- Born: c. 1966
- Died: October 7, 2008 (aged 42) Honolulu, Hawaii, U.S.
- Occupation: Entrepreneur
- Known for: Being wrongfully convicted and imprisoned for homicide

= DeWayne McKinney =

DeWayne McKinney (c. 1966 – October 7, 2008) was an ATM entrepreneur and wrongfully convicted and imprisoned American man.

==Murder trial==
McKinney was found guilty of the 1980 Orange County, California, killing of Burger King manager Walter Horace Bell Jr. After four employees identified him in court as the gunman, he was sent to prison in 1981.

===Exoneration===
McKinney was released in January 2000 when new evidence was revealed that exonerated him. Two other men admitted their guilt for the crime and two of the eyewitnesses that identified him as the gunman recanted their testimonies.
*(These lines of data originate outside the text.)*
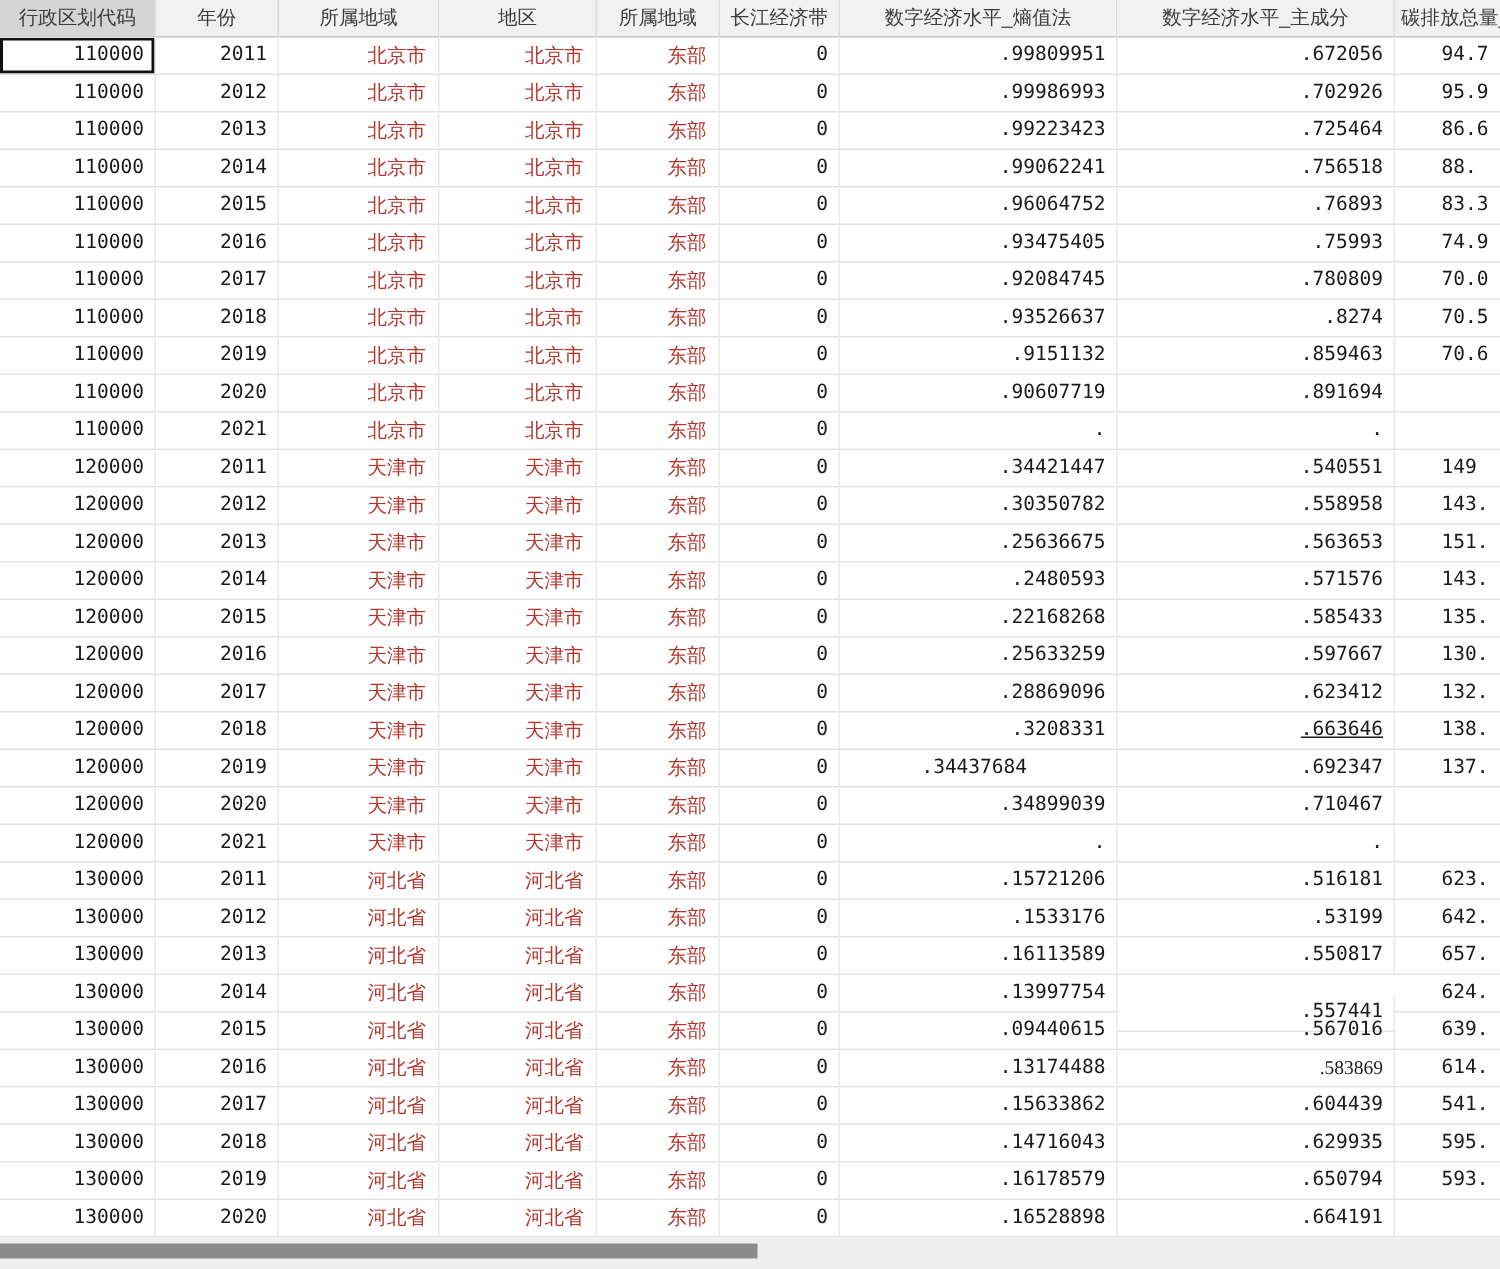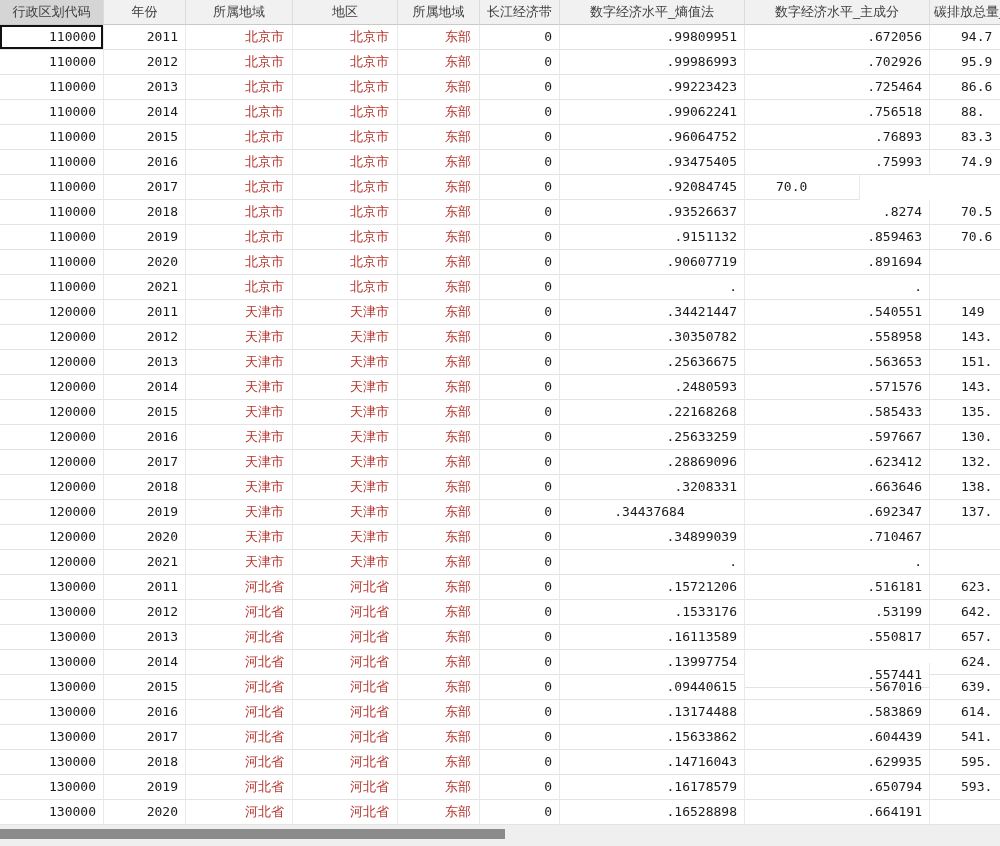--- a/index.html
+++ b/index.html
@@ -133,6 +133,7 @@
         <div class="cell str" style="width: 82px;">东部</div>
         <div class="cell num" style="width: 80px;">0</div>
         <div class="cell num" style="width: 185px;">.92084745</div>
+        <div class="cell num" style="width: 185px;">.780809</div>
         <div class="cell num carbon" style="width: 115px;">70.0</div>
       </div>
       <div class="row">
Leaving prison after more than 19 years, he received a $1,000,000 settlement from his wrongful conviction lawsuit.

==Business career==
He invested his money in becoming an ATM owner in the Los Angeles area. While visiting Hawaii on vacation, he noticed a need in the market for more ATMs to serve the tourism industry and used his compensation payment as start up capital for his successful business.

==Death==
He died October 7, 2008, at the age of 42, in a motor vehicle accident in Honolulu, Hawaii.